The first film explores how the extraordinary structure of the Great Barrier Reef was created and continues to flourish – despite its position in some of the most nutrient poor waters in the world. It looks at the multiple interactions of the creatures of the reef, how they compete and co-operate in this intensely crowded world and how they respond to daily, tidal and seasonal rhythms. Cutting edge underwater macro and digital time-lapse photography, as well as novel views from space, will provide completely new perspectives on this natural wonder.

The Great Barrier Reef ecosystem covers an area larger than Great Britain and only 6% of it is coral reef. The giant lagoon of the GBR also has hundreds of islands, vast mangrove swamps, strange soft coral gardens, huge sand flats and meadows of seagrass – all full of fascinating wildlife. The marine life of the reef is also linked intimately with the mainland and its coastal vegetation. This film investigates these other varied environments around the coral and how they work together in complex ways to sustain the reef and all its life.

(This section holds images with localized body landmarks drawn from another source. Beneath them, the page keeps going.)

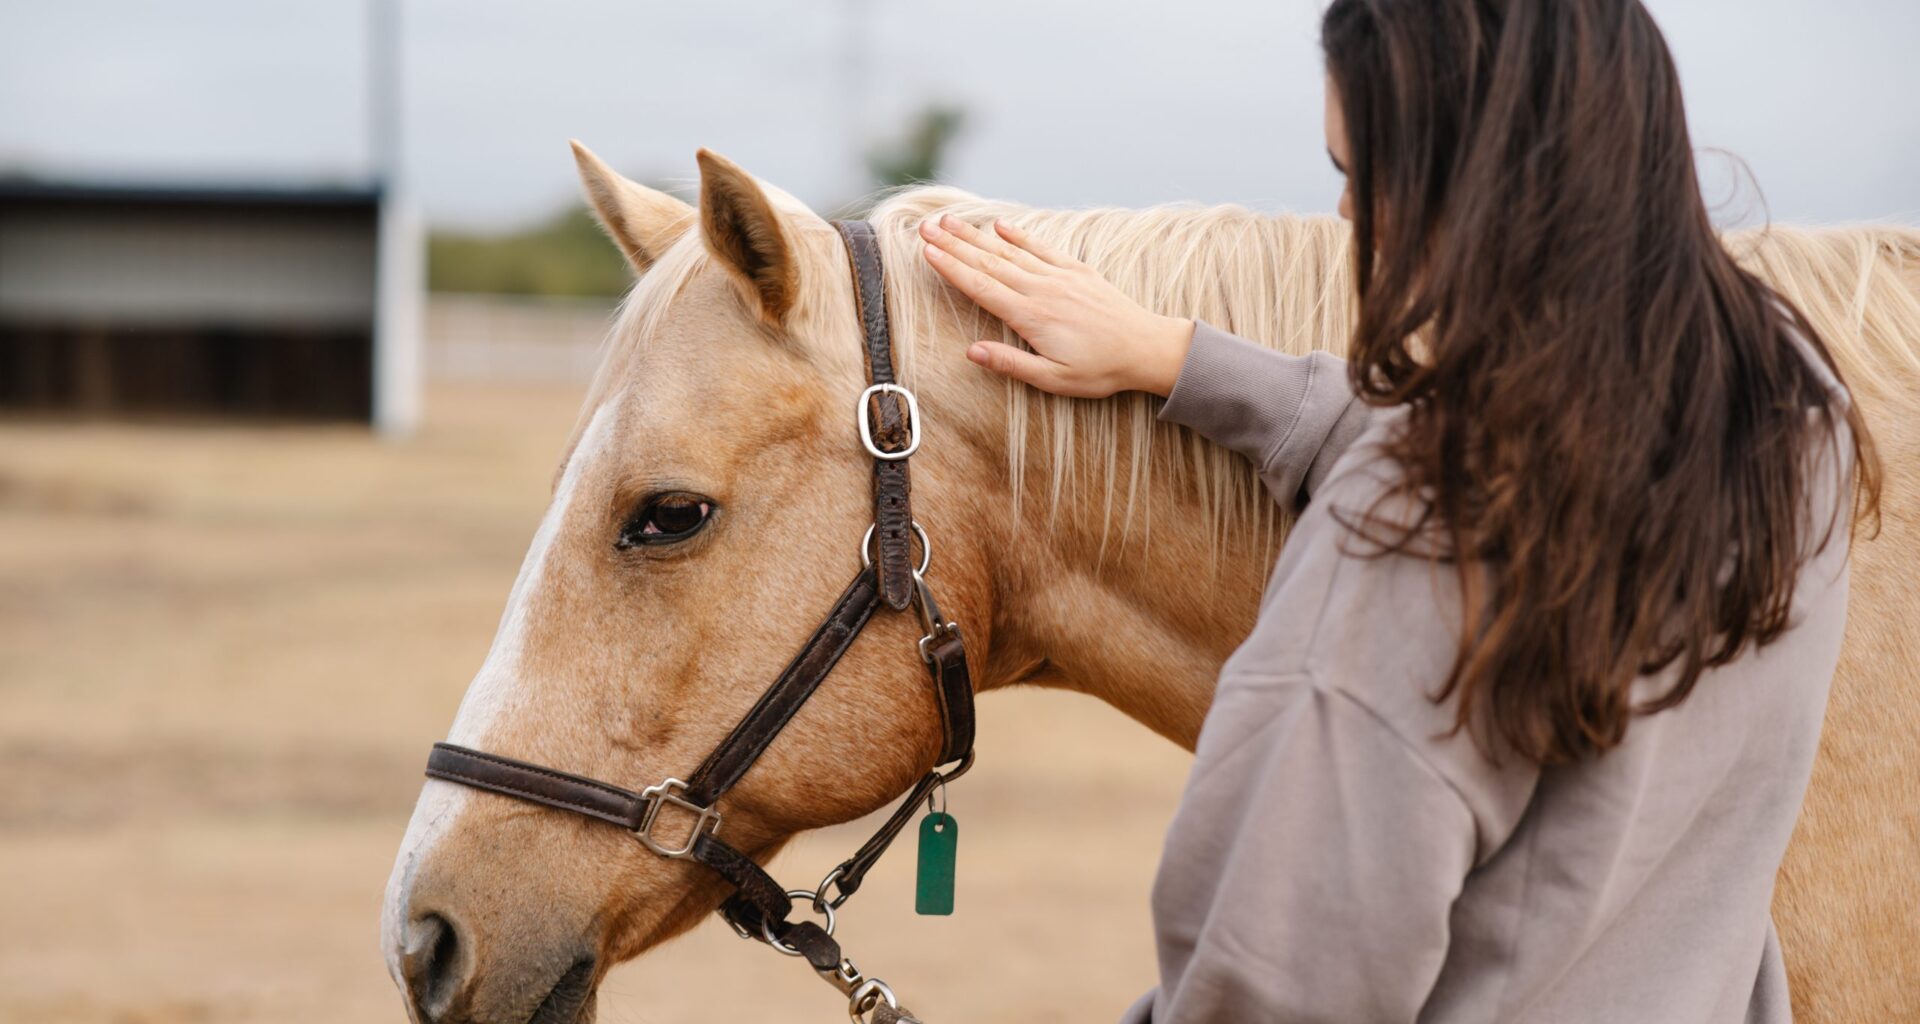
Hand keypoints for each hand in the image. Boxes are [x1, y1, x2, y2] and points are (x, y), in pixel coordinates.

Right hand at [918, 214, 1194, 397]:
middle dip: (954, 244)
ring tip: (950, 221)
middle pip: (988, 262)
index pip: (981, 287)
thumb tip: (971, 351)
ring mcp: (1060, 276)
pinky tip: (1000, 224)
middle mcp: (1042, 289)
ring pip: (1010, 251)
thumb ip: (1011, 363)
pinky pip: (1042, 248)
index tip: (926, 251)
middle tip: (924, 227)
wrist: (1146, 348)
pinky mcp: (1077, 271)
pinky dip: (1019, 235)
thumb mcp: (1053, 379)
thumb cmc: (1100, 371)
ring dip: (977, 235)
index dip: (952, 268)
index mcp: (1031, 316)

The Great Barrier Reef is intimately connected to the rest of the world’s tropical seas, with sharks and turtles migrating thousands of miles across the Pacific to isolated coral islands, humpback and minke whales travelling here each year from the Antarctic, seabirds arriving to breed on coral cays and deep sea creatures rising up from the ocean depths to the reef at night. This film reveals the significance of the Great Barrier Reef to the world and how its own future is intimately linked with global weather patterns and climate.